▸ **Text block**:
....
In hiring, the company targets individuals without any background in insurance sales, and makes it a practice to hire people from outside the insurance industry. Hoken No Madoguchi trains its staff members to develop their active listening skills. Employees are encouraged to adopt a customer-centric focus. The company also has established stable structures for work evaluations and employee remuneration. (Pay levels are fixed, and remuneration is no longer so dependent on an individual's ability to meet sales volume targets.) The large number of shops opened nationwide, as well as proprietary customer relationship management and insurance contract management systems make it possible for the Hoken No Madoguchi Group to serve customers without depending on the person in charge. Moreover, the company is able to cultivate long-term relationships with customers who must move to a new home in a different location.

By pursuing excellent customer service, the company has developed high-quality business operations that have contributed to the improved efficiency of insurance companies. The company can honor agency agreements that specify minimum requirements for sales volume without having to pitch any specific insurance products to clients for the sake of meeting sales quotas. (Please refer to Hoken No Madoguchi Group's activity system map, which appears at the end of this report.)
....
▸ **Record extracts**:
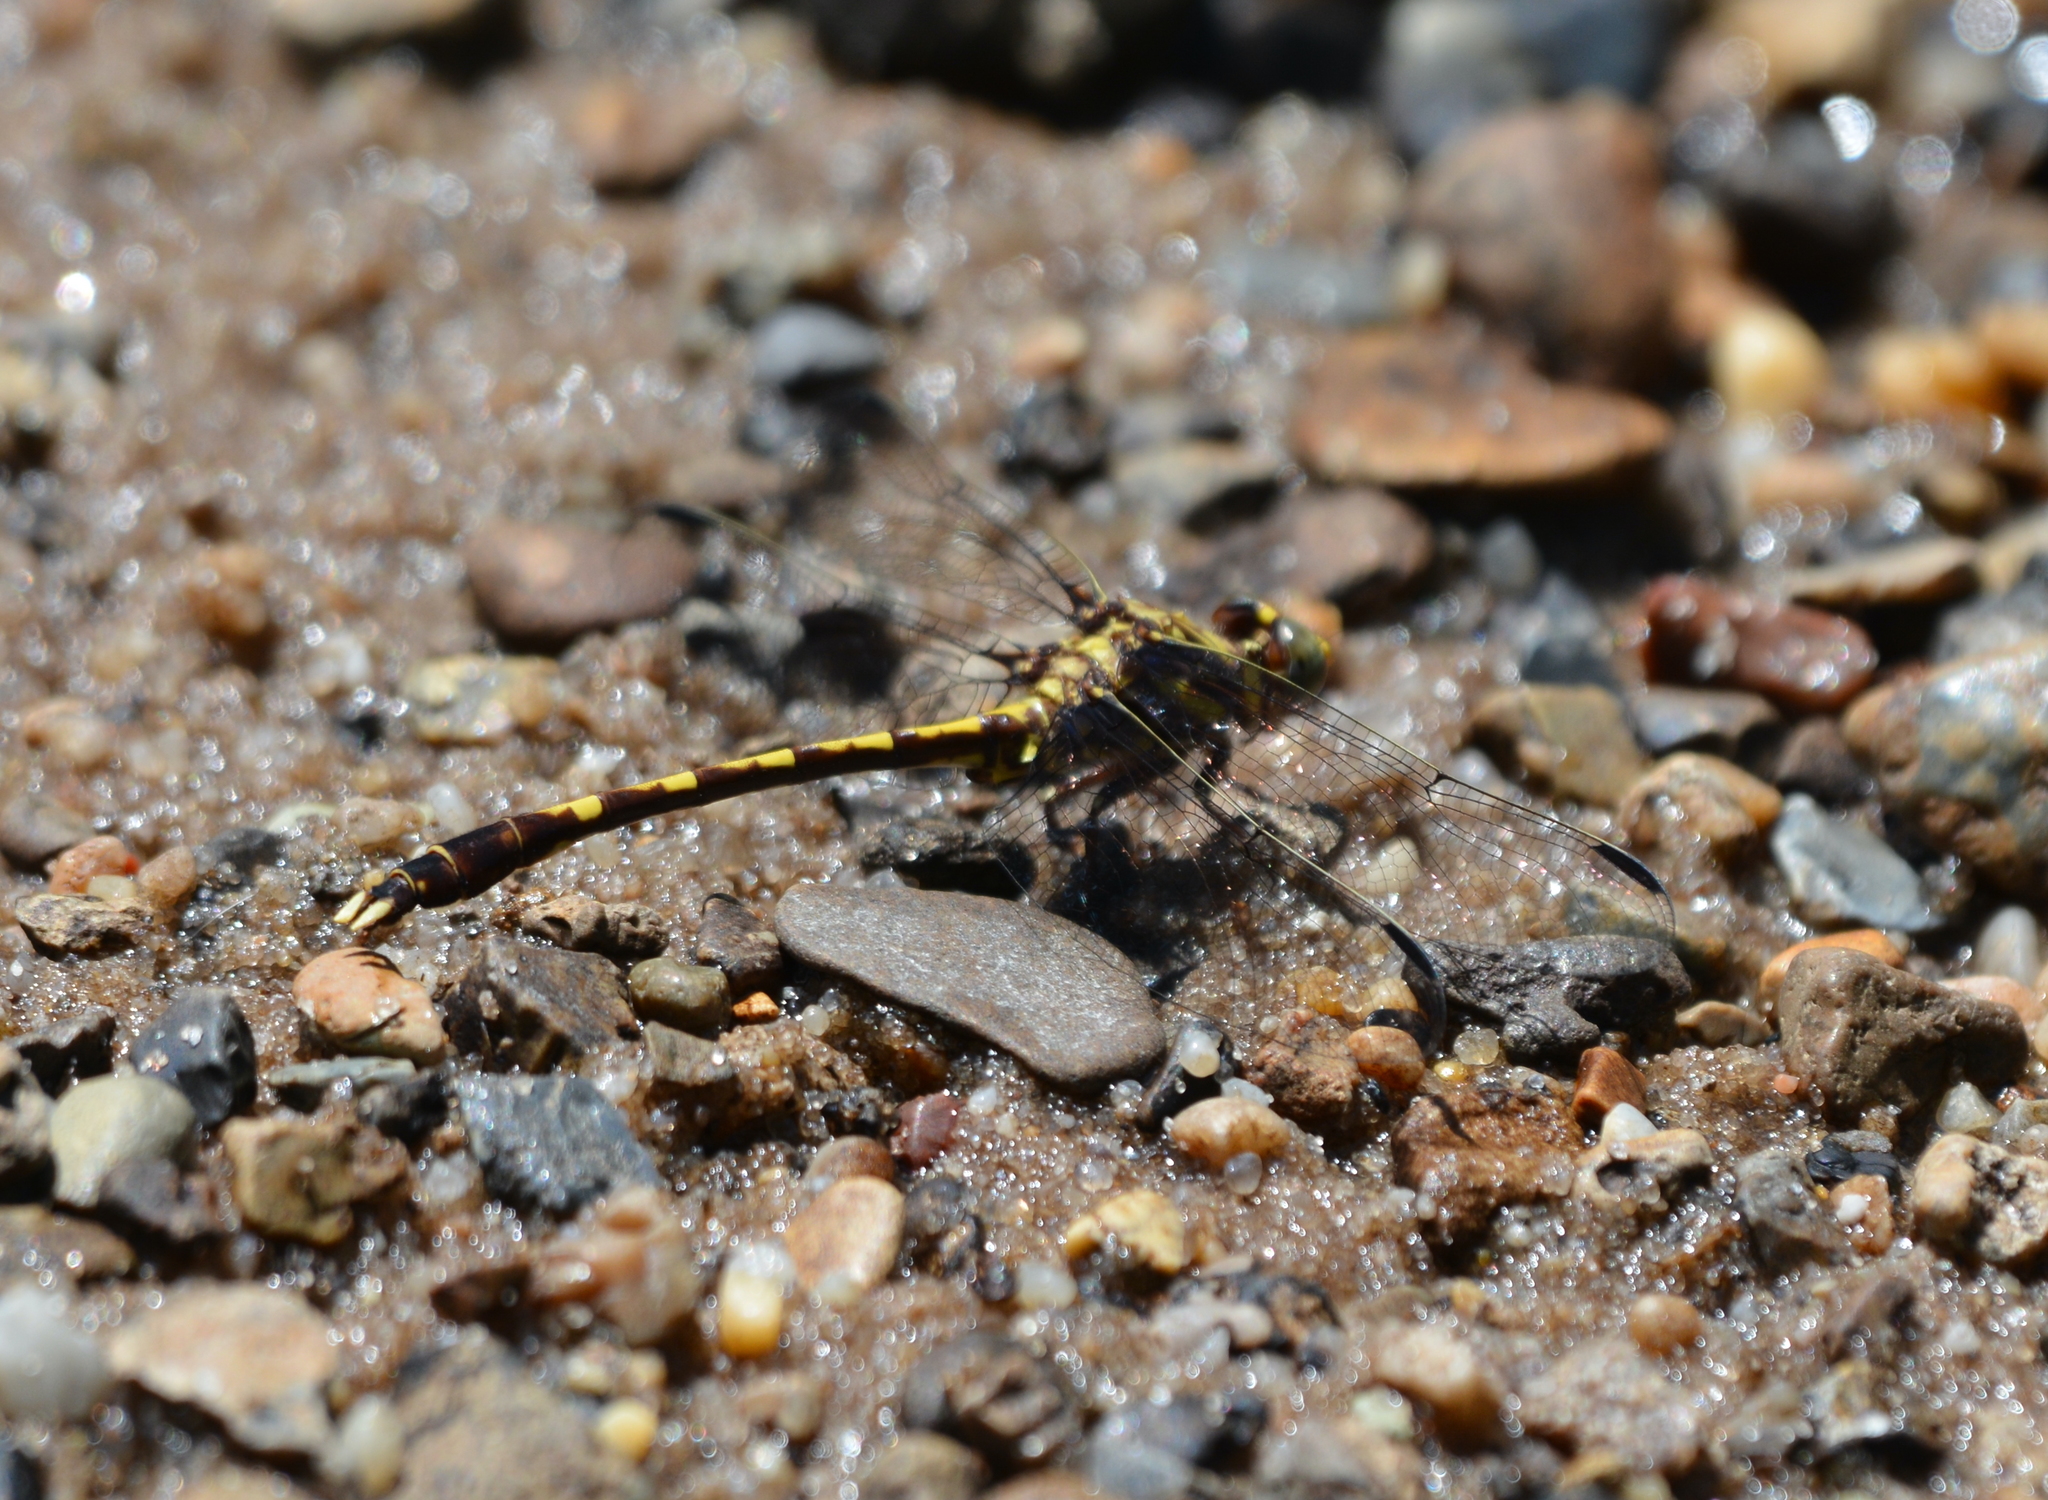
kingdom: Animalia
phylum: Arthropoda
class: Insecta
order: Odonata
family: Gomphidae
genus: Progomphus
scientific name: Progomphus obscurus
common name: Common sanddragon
....
▸ **Exercise tasks**:
a. Write out the records above word for word, every line from kingdom through common name, but leave the pictures out.
b. Pick up the passage on Hoken No Madoguchi's hiring and customer service after its last sentence and write the next part.

▸ **Set of answers**:
a.
kingdom: Animalia
phylum: Arthropoda
class: Insecta
order: Odonata
family: Gomphidae
genus: Progomphus
scientific name: Progomphus obscurus
common name: Common sanddragon

b.
Innovation that Enabled Strategy

  • Has developed a customer-centric process for insurance product selection and enrollment in an insurance plan. The standard practice in the insurance industry was for sales representatives to make sales calls on prospective customers by visiting them at their homes or offices, to discuss insurance products and raise their awareness of the need for sufficient insurance coverage. At Hoken No Madoguchi, customers visit the company's shops on their own initiative. Through consultations with staff members, customers can gain a deeper understanding of their specific insurance coverage needs, and select an appropriate product that meets their needs.
  • Has created a human resources management system under which the staff of all Hoken No Madoguchi directly-managed shops are company employees. Under this system, employees face much less pressure to meet specific sales quota targets, unlike other salespeople working in the insurance industry.
  • Has stimulated a new consumer behavior with regard to the purchase of insurance products (i.e., that act of visiting the shops of Hoken No Madoguchi agents to buy insurance). The company was able to bring about this major change in consumer behavior by first educating all employees (not only the company's employees, but also all the individuals employed at partner shops and affiliated banks). The result of this training is that customers can enjoy consistently high-quality consultation services. The company has been able to develop a reputation for good service, while expanding its network of retail outlets through a significantly lower capital commitment.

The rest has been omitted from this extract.